Die weiblichen Mitglieder des Grafenhauses BLOIS-CHAMPAGNE besaßen
es im 11. und 12. Jh. oft als Wittum. Das Gebiet der Burg mit einem Umfang
von 950 m, errichtet auf einem Bergsporn, schloß die Kollegiatskirche
St-Quiriace ein, gegründet von Graf Odo II. vor 1032. Außerhalb
des Burgbezirkes lagen der Markt und das Hospital St-Jacques (um 1050).

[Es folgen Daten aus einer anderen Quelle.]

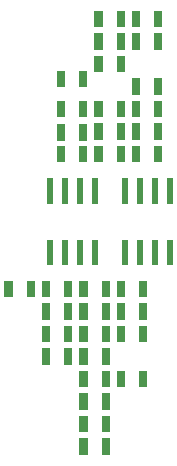
<source format=gbr>
G04 start of page 10 for group -4015 idx -4015 *
G04 Title: (unknown), toppaste *
G04 Creator: pcb 4.2.2 *
G04 CreationDate: Sat Aug  8 01:25:40 2020 UTC *
G04 For: harold *
G04 Format: Gerber/RS-274X *
G04 PCB-Dimensions (mil): 6000.00 5000.00 *
G04 PCB-Coordinate-Origin: lower left *
%MOIN*%
%FSLAX25Y25*%
%LNTOPPASTE*%
%ADD51C,0.0001*%
G54D51*G36*
X143500Y296500D02*X141500D01*
Y288000D01*
X143500D01*
Y296500D01*
G37*
G36*
X148500D02*X146500D01*
Y288000D01*
X148500D01*
Y296500D01*
G37*
G36*
X153500D02*X151500D01*
Y288000D01*
X153500D01*
Y296500D01*
G37*
G36*
X158500D02*X156500D01*
Y288000D01*
X158500D01*
Y296500D01*
G37*
G36*
Y317000D02*X156500D01*
Y308500D01*
X158500D01*
Y317000D01*
G37*
G36*
X153500D02*X151500D01*
Y308500D01*
X153500D01*
Y317000D01*
G37*
G36*
X148500D02*X146500D01*
Y308500D01*
X148500D01*
Y317000D01*
G37*
G36*
X143500D02*X141500D01*
Y308500D01*
X143500D01*
Y317000D01*
G37*
G36*
X155123Y335007D02*X152363D01*
Y329493D01*
X155123D01*
Y335007D01*
G37*
G36*
X147637D02*X144877D01*
Y329493D01*
X147637D01*
Y335007D01*
G37*
G36*
Y342757D02*X144877D01*
Y337243D01*
X147637D01*
Y342757D01*
G37*
G36*
X155123D02*X152363D01*
Y337243D01*
X155123D01*
Y342757D01*
G37*
G36*
Y327757D02*X152363D01*
Y322243D01*
X155123D01*
Y327757D01*
G37*
G36*
X147637D02*X144877D01*
Y322243D01*
X147637D01*
Y327757D01*
G37*
G36*
X168500Y296500D02*X166500D01*
Y288000D01*
X168500D01*
Y296500D01*
G37*
G36*
X173500D02*X171500D01*
Y288000D01*
X173500D01*
Y296500D01*
G37*
G36*
X178500D02*X176500D01*
Y288000D01*
X178500D01*
Y296500D01*
G37*
G36*
X183500D02*X181500D01*
Y288000D01*
X183500D01*
Y296500D01*
G37*
G36*
Y317000D02*X181500D01*
Y308500D01*
X183500D01*
Y317000D01*
G37*
G36*
X178500D02*X176500D01*
Y308500D01*
X178500D01*
Y317000D01*
G37*
G36*
X173500D02*X171500D01*
Y308500D01*
X173500D01*
Y317000D01*
G37*
G36*
X168500D02*X166500D01*
Y308500D01*
X168500D01*
Y317000D01*
G37*
G36*
X172637Y372757D02*X169877D01*
Y367243D01*
X172637D01*
Y372757D01*
G37*
G36*
X180123D02*X177363D01*
Y367243D01*
X180123D01*
Y372757D01*
G37*
G36*
X167623Y335257D02*X164863D01*
Y329743D01*
X167623D01*
Y335257D01*
G37*
G36*
X160137D02*X157377D01*
Y329743D01*
X160137D01*
Y335257D01*
G37*
G36*
Y327757D02*X157377D01*
Y322243D01*
X160137D01*
Y327757D01*
G37*
G36*
X167623D02*X164863D01*
Y322243D01*
X167623D01*
Y327757D01*
G37*
G36*
X142637Y260257D02*X139877D01*
Y254743D01*
X142637D01*
Y260257D01*
G37*
G36*
X150123D02*X147363D01*
Y254743D01*
X150123D01*
Y260257D01*
G37*
G36*
X162623Y275257D02*X159863D01*
Y269743D01*
X162623D01*
Y275257D01*
G37*
G36*
X155137D02*X152377D01*
Y269743D01*
X155137D01*
Y275257D01*
G37*
G36*
Y282757D02*X152377D01*
Y277243D01*
X155137D01*
Y282757D01*
G37*
G36*
X162623D02*X159863D01*
Y277243D01*
X162623D01*
Y282757D01*
G37*
G36*
X150123Y275257D02*X147363D01*
Y269743D01*
X150123D01*
Y275257D01*
G37*
G36*
X142637D02*X139877D01*
Y269743D01*
X142637D01*
Y275257D01*
G37*
G36*
Y267757D02*X139877D01*
Y262243D01*
X142637D01*
Y267757D01*
G37*
G36*
X150123D02*X147363D01*
Y262243D01*
X150123D01*
Y267757D01*
G37*
G36*
Y282757D02*X147363D01*
Y277243D01*
X150123D01*
Y282757D01*
G37*
G36*
X142637D02*X139877D01*
Y277243D01*
X142637D01*
Y282757D01*
G37*
G36*
X175123Y275257D02*X172363D01*
Y269743D01*
X175123D01*
Y275257D01*
G37*
G36*
X167637D02*X164877D01*
Y269743D01*
X167637D01*
Y275257D01*
G37*
G36*
Y267757D02*X164877D01*
Y262243D01*
X167637D01*
Y267757D01*
G37*
G36*
X175123D02*X172363D01*
Y262243D01*
X175123D01*
Y267757D01*
G37*
G36*
Y282757D02*X172363D01*
Y277243D01*
X175123D01*
Y282757D01*
G37*
G36*
X167637D02*X164877D01*
Y277243D01*
X167637D01*
Y282757D01*
G37*
G36*
X167623Y357757D02*X164863D01*
Y352243D01*
X167623D01*
Y357757D01*
G37*
G36*
X160137D02*X157377D01*
Y352243D01*
X160137D01*
Y357757D01*
G37*
G36*
X180123Y335257D02*X177363D01*
Y329743D01*
X180123D01*
Y335257D01*
G37*
G36*
X172637D02*X169877D01*
Y329743D01*
X172637D01*
Y335257D01*
G37*
G36*
Y342757D02*X169877D01*
Y337243D01*
X172637D01*
Y342757D01*
G37*
G36*
X180123D02*X177363D01*
Y337243D01*
X180123D01*
Y342757D01*
G37*
G36*
Y350257D02*X177363D01*
Y344743D01*
X180123D01*
Y350257D01*
G37*
G36*
X172637D02*X169877D01*
Y344743D01*
X172637D01*
Y350257D01*
G37*
G36*
X180123Y327757D02*X177363D01*
Y322243D01*
X180123D01*
Y327757D01*
G37*
G36*
X172637D02*X169877D01*
Y322243D01*
X172637D01*
Y327757D01*
G37*
G36*
X167623Y365257D02*X164863D01*
Y359743D01*
X167623D01*
Y365257D01*
G37*
G36*
X160137D02*X157377D01*
Y359743D01*
X160137D01*
Y365257D01*
G37*
G36*
Y372757D02*X157377D01*
Y367243D01*
X160137D01*
Y372757D01*
G37*
G36*
X167623D02*X164863D01*
Y367243D01*
X167623D01*
Y372757D01*
G37*
G36*
X180123Y365257D02*X177363D01*
Y359743D01*
X180123D01*
Y365257D01*
G37*
G36*
X172637D02*X169877D01*
Y359743D01*
X172637D01*
Y365257D01*
G37*
G36*
X155137Y252757D02*X152377D01*
Y247243D01*
X155137D01*
Y252757D01*
G37*
G36*
X162623D02*X159863D01*
Y247243D01*
X162623D01*
Y252757D01*
G37*
G36*
X130137Y282757D02*X127377D01*
Y277243D01*
X130137D01*
Y282757D01*
G37*
G36*
X137623D02*X134863D01*
Y277243D01*
X137623D01*
Y282757D01*
G37*
G36*
X162623Y237757D02*X159863D01*
Y232243D01*
X162623D01*
Y237757D01*
G37*
G36*
X155137D02*X152377D01*
Y232243D01*
X155137D01*
Y237757D01*
G37*
G36*
X167637Y252757D02*X164877D01*
Y247243D01*
X167637D01*
Y252757D01*
G37*
G36*
X175123D02*X172363D01*
Y247243D01*
X175123D01*
Y252757D01*
G37*
G36*
X162623Y230257D02*X159863D01*
Y224743D01*
X162623D01*
Y230257D01*
G37*
G36*
X155137D02*X152377D01*
Y224743D01*
X155137D01*
Y230257D01*
G37*
G36*
Y245257D02*X152377D01*
Y239743D01*
X155137D01*
Y245257D01*
G37*
G36*
X162623D02*X159863D01*
Y239743D01*
X162623D01*
Y245257D01*
G37*
G36*
Y267757D02*X159863D01*
Y262243D01*
X162623D01*
Y267757D01*
G37*
G36*
X155137D02*X152377D01*
Y262243D01*
X155137D01*
Y267757D01*
G37*
G36*
X162623Y260257D02*X159863D01*
Y254743D01*
X162623D01*
Y260257D01*
G37*
G36*
X155137D02*X152377D01*
Y254743D01*
X155137D01*
Y260257D01*
G37*
G36*
X160137Y342757D02*X157377D01*
Y337243D01*
X160137D01*
Y342757D01*
G37*
G36*
X167623D02*X164863D01*
Y337243D01*
X167623D01*
Y342757D01*
G37*
G36*
X147637Y352757D02*X144877D01*
Y347243D01*
X147637D01*
Y352757D01*
G37*
G36*
X155123D02*X152363D01*
Y347243D01*
X155123D01*
Y352757D01*
G37*
M02*

</source>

Im 'Val' (Tal) bestand eine Kapelle, die während der Normanneneinfälle
Reliquien des hl. Ayoul aufnahm und 1048 von Graf Tedbald I. als
Priorat an die Abtei Montier-la-Celle zu Troyes gestiftet wurde. Anläßlich
der Erhebung der Ayoul-Reliquien (1085/96) wird erstmals eine Handelsmesse
in Provins genannt.
Der eigentliche Aufschwung ging zurück auf die Politik
des Grafen Heinrich I. ('Henri le Liberal'), der den Donjon neu
errichten und ab 1159 das KollegiatstiftSt-Quiriac wiederherstellen ließ,
aus der aber eine Gruppe von Kanonikern in das strengere Stift St-Jacques
abwanderte, dessen Hospitalfunktionen an ein neues Spital, das am Fuß
der Burg im Val lag, übergingen. Bald nach dem Tode ihres Gemahls
gründete die Gräfin Marie de Champagne
das Kollegiatstift Notre-Dame du Val.
Dank der umsichtigen Politik der Grafen kam es nicht
zu größeren Konflikten mit dem Bürgertum, das vielmehr
an der Machtausübung partizipierte. 1230 nahm Tedbald
IV. (Thibaud le Chansonnier'), der aus Provins gebürtig
war, die Errichtung eines mächtigen Mauerzugs (5 km) in Angriff; er
schloß das um einen neuen Markt vergrößerte Chatel und
das ganze Val mit ein. Doch konnte diese starke Befestigung erst
im Laufe von zwei Jahrhunderten vollendet werden. Ebenfalls 1230 gewährte
Graf Tedbald seinen Untertanen in Provins
und im Sprengel der neuen ländlichen Gemeidnen, die von Provins abhingen
('Vilois'), ein Statut, das dem von Troyes und Bar-sur-Aube folgte.